▸ Work order:
Output, without any change, the listing below from its opening line up to and including the line with "nose: (505, 189)".
* * * * * * *
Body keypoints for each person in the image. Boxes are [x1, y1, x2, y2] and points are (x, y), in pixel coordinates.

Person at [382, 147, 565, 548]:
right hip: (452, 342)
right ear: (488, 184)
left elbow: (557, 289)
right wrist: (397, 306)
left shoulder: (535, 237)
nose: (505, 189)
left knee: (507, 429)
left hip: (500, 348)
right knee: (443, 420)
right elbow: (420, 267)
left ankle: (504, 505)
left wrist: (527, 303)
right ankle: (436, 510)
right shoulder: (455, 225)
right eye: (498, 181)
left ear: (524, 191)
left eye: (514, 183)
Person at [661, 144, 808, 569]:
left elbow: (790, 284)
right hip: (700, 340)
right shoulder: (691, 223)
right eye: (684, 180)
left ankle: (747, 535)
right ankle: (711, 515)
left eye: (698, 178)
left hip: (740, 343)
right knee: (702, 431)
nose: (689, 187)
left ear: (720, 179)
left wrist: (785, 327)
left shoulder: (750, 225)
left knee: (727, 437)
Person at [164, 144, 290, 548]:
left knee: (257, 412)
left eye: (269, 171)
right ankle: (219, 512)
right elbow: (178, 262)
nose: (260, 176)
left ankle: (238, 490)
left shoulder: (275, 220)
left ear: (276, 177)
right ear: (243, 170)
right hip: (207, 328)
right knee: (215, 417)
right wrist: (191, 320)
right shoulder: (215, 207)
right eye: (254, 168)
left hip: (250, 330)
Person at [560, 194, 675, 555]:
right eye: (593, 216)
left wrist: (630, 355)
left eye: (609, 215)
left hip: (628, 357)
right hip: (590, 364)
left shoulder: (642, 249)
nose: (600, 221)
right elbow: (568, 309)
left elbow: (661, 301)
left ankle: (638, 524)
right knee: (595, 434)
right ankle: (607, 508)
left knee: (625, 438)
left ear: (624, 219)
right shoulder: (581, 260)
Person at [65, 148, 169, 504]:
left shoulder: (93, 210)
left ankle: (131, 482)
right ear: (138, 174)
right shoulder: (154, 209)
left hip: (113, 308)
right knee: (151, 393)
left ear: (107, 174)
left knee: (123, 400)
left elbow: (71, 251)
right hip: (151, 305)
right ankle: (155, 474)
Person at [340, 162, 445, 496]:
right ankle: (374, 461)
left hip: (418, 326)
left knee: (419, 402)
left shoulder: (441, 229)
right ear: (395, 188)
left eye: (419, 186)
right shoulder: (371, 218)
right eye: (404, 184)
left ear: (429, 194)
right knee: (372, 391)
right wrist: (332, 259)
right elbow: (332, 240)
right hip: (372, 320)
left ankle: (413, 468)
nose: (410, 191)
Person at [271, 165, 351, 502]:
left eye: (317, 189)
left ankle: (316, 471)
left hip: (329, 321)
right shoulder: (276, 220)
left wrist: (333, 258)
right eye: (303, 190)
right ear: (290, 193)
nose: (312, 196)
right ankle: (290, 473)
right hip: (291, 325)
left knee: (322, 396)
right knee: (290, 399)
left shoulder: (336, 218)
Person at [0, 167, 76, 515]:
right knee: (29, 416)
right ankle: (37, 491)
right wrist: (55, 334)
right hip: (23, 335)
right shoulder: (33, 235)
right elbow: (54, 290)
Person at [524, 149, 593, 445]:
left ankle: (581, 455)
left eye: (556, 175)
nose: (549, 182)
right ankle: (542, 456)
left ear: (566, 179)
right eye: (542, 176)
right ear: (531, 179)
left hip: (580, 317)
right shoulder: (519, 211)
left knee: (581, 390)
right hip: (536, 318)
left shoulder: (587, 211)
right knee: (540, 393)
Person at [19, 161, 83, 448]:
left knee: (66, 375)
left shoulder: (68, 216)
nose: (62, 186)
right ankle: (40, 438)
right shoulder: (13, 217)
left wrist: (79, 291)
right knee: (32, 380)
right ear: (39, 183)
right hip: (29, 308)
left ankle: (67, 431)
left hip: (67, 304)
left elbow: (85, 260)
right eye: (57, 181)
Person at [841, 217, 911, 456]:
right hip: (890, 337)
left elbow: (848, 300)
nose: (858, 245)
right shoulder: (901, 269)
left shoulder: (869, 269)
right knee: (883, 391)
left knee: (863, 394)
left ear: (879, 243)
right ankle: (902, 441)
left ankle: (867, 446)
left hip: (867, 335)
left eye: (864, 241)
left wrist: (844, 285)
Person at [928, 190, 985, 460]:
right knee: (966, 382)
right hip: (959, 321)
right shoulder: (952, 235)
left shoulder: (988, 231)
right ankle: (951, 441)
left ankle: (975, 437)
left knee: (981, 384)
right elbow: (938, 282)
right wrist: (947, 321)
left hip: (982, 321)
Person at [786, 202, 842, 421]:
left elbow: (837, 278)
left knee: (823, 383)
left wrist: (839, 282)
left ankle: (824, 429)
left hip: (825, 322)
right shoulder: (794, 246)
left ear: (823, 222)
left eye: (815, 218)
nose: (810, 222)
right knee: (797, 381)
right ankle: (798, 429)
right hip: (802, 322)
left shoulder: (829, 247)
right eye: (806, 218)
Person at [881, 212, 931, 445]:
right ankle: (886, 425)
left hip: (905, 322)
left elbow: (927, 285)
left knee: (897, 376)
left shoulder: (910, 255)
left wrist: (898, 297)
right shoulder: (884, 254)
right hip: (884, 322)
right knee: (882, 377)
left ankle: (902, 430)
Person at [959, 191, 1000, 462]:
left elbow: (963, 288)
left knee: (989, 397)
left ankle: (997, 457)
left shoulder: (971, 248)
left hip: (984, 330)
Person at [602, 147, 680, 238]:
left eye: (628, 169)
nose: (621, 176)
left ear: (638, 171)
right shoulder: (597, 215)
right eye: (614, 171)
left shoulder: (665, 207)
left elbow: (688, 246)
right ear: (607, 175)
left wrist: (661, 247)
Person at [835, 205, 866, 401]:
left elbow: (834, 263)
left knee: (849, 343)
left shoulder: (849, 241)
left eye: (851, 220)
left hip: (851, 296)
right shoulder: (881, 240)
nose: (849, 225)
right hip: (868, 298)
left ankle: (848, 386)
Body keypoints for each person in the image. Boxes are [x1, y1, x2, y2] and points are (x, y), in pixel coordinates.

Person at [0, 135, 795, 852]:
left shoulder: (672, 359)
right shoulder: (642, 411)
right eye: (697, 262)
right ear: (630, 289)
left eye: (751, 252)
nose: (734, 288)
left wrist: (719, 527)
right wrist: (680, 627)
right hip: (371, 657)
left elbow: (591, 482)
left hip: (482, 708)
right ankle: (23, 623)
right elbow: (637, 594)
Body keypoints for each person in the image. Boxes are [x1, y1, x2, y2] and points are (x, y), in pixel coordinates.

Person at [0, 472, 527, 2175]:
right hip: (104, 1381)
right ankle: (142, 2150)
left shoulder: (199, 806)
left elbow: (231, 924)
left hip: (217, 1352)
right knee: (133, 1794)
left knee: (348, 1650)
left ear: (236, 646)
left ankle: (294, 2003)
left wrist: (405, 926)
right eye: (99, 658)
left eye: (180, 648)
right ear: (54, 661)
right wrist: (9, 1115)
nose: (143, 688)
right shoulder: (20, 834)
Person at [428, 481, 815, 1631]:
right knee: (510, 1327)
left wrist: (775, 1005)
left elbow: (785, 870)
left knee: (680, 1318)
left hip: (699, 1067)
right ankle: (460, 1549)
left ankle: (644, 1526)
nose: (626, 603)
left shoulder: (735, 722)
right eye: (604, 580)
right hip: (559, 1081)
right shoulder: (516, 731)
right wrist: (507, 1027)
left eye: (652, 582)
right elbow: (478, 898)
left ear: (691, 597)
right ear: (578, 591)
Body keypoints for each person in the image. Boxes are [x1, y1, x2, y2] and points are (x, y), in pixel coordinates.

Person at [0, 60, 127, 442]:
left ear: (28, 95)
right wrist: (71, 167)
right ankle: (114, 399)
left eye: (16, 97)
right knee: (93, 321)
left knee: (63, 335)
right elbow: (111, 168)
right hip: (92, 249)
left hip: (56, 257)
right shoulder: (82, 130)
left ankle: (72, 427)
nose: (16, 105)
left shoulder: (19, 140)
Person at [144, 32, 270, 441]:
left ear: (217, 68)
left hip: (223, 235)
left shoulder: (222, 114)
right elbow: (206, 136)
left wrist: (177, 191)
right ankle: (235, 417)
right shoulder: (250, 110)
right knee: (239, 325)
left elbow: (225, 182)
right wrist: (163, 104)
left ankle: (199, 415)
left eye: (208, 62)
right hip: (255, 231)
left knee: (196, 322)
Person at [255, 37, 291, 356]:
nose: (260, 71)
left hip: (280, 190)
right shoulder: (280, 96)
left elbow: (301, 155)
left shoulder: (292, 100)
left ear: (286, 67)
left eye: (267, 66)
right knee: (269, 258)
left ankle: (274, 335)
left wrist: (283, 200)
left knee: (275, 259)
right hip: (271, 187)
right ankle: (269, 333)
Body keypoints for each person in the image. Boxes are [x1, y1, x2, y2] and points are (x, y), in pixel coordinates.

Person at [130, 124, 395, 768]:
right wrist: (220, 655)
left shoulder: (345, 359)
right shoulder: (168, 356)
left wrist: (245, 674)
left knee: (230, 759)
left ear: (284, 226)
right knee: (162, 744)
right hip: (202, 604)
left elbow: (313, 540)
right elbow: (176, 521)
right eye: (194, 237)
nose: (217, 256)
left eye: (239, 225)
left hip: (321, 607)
* * * * * * *
▸ Exercise solution:
Body keypoints for each person in the image. Boxes are [x1, y1, x2, y2] and points are (x, y), in pixel coordinates.

Person at [382, 147, 565, 548]:
right hip: (452, 342)
right ear: (488, 184)
left elbow: (557, 289)
right wrist: (397, 306)
left shoulder: (535, 237)
nose: (505, 189)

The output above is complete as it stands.